After receiving the gene therapy, the rate at which patients developed uncontrolled bleeds fell by over 50 percent compared to their baseline rate.
Side effects include headaches, flu-like symptoms, and enzyme elevations in the liver, all of which should be monitored carefully by physicians going forward. "
Gene therapy for hemophilia has been on the horizon for more than two decades. Despite advancements in the treatment of hemophilia, the prevention and treatment of bleeding episodes can adversely impact individuals' quality of life," says Peter Marks, the director of the FDA's Center for Biologics Evaluation and Research.
The clearance from the FDA was based on the findings of the HOPE-B experiment, which is now underway and is the biggest gene therapy trial in hemophilia B to date. The trial findings indicated that individuals who took HEMGENIX could generate a mean factor IX activity of 39 percent at six months and 36.7 percent at 24 months after receiving the medication. Seven to eighteen months after the factor IX preventive replacement treatment infusion, the mean adjusted annualized bleeding rate (ABR) for all bleeds decreased by 54 percent compared to the six-month lead-in phase (4.1 to 1.9). In addition, after being treated with HEMGENIX, 94% (51 out of 54) of patients stopped using prophylaxis and stayed free of any prior ongoing regular prophylactic medication. The adverse responses that occurred most often (frequency of more than or equal to 5%) were liver enzyme elevations, headaches, high levels of a particular blood enzyme, symptoms similar to the flu, infusion-related reactions, exhaustion, nausea, and a general sense of not being well.
"Today's approval provides a new treatment option for patients with hemophilia B and represents important progress in the development of innovative therapies for those experiencing a high burden of disease associated with this form of hemophilia."
It's not yet clear whether this gene therapy treatment is a cure for hemophilia B, but the initial results are promising.
The FDA has a special designation for serious yet rare disorders like hemophilia B to incentivize medical research. Hemgenix, for instance, is classified as an 'orphan drug' because it will only treat a small number of patients.
The multi-year clinical research effort for HEMGENIX was led by uniQure (Nasdaq: QURE), and sponsorship of the clinical trials was shifted to CSL after the firm gained international commercialization rights.
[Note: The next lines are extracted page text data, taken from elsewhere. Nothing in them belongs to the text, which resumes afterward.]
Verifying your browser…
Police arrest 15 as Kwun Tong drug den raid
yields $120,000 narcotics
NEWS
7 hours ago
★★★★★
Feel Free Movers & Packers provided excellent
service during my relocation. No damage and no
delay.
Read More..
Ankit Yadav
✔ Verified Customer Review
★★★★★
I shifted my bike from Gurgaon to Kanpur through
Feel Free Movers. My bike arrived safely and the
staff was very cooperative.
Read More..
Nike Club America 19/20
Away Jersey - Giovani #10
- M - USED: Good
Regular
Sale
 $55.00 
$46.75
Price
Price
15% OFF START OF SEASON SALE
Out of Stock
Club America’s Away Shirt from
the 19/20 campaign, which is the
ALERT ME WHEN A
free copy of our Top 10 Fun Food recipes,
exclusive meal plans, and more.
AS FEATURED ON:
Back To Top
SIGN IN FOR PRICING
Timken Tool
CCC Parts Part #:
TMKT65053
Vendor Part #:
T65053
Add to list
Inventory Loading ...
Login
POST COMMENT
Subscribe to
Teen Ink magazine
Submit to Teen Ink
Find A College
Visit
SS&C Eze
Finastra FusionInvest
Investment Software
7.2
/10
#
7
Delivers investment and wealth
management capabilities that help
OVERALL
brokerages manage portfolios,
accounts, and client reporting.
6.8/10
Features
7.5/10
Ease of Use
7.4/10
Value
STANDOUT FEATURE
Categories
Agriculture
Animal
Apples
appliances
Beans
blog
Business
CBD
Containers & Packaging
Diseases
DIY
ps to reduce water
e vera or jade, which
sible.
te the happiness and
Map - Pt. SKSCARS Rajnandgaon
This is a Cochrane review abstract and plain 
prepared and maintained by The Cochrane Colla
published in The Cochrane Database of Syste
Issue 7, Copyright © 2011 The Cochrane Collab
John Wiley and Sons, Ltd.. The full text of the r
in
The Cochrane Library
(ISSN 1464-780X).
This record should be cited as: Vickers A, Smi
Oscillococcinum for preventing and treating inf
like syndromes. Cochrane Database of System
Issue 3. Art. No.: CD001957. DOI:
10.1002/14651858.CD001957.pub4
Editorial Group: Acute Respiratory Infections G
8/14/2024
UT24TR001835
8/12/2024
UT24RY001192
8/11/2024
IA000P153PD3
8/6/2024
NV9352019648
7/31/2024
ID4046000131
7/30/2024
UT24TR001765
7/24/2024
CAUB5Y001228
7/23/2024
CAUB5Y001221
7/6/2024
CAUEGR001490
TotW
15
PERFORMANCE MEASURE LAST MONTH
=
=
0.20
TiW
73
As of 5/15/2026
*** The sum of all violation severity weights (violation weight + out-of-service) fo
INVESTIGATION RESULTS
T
As part of this designation, the Hemgenix manufacturer, CSL Behring, has exclusive rights to the U.S. marketplace for the next seven years.
The incentives employed by the U.S. government to spur scientific research is a useful way to boost innovation into rare diseases that would otherwise fall by the wayside, but this policy presents a double-edged sword.
It also means that the U.S. market shoulders the cost of propping up drug monopolies while other nations that restrict drug prices reap the benefits of international research.
Today, U.S. citizens pay between two and six times more for prescription drugs than in other countries worldwide.
The previous record holder for the most expensive drug was another 'one shot' form of gene therapy for treating spinal muscular atrophy. An estimated US$2 million per course also generated heated debate over how drug companies fund their businesses.
While many drug manufacturers have taken advantage of the orphan drug status over the past few decades to create medicine monopolies, this latest product could be one case where the policy might work for at least some people.
The upfront costs are certainly immense, but for those who might be fortunate enough to have a supportive insurance company, Hemgenix could save millions in medical expenses, improving lives in immeasurable ways.
The European Medicines Agency and its drug regulator counterparts in the United Kingdom and Australia are reviewing the gene therapy treatment for use.
It will be interesting to see how much drug manufacturers can charge for Hemgenix in other parts of the world.